Gottesman taught American literature and American studies at USC from 1975 to 2001. As a scholar, he specialized in American novelist Upton Sinclair, film studies including the work of Orson Welles and movie depictions of King Kong, and violence in American life.

One of six editors of the 1979 edition of the "Norton Anthology of American Literature," Gottesman helped shape a textbook widely used in undergraduate college survey courses.

He was also editor in chief of the three-volume "Violence in America: An Encyclopedia," which historian Kevin Starr called "fascinating reading" in a 2001 review in The Times. Starr, then the state librarian of California and now a USC professor, said the mammoth reference work allowed readers "to approach, however tentatively, a systematic understanding of a field as unwieldy as violence."

Gottesman was born Jan. 7, 1933, in Boston.
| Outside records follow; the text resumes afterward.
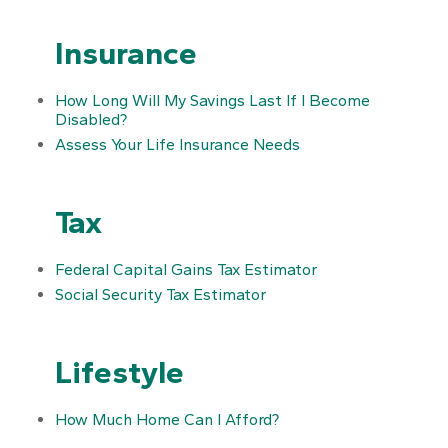
Insurance
How Long Will My Savings Last If I Become
Disabled?
Assess Your Life Insurance Needs
Tax
Federal Capital Gains Tax Estimator
Social Security Tax Estimator
Lifestyle
How Much Home Can I Afford?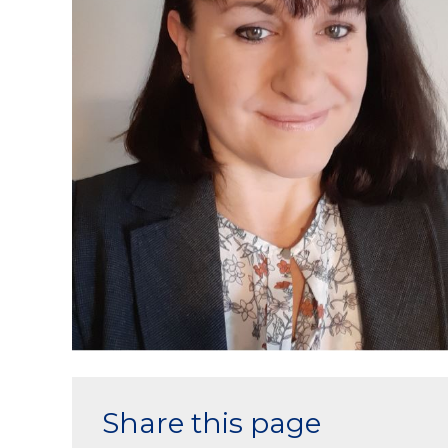
Share this page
He received a bachelor's degree from the University of Massachusetts, a master's degree from Colgate University in upstate New York and a doctorate from Indiana University, all in English. He served in the Army Reserve and taught at Northwestern, Indiana and Rutgers universities and at the University of Wisconsin-Parkside in Kenosha before arriving at USC.

He was founding director of USC's Center for the Humanities, an interdisciplinary study group for public policy that shut down in 1984.

Gottesman is survived by his wife, Beth Shube; children Lann McIntyre, Grant Gottesman and Allison McCabe; and four grandchildren.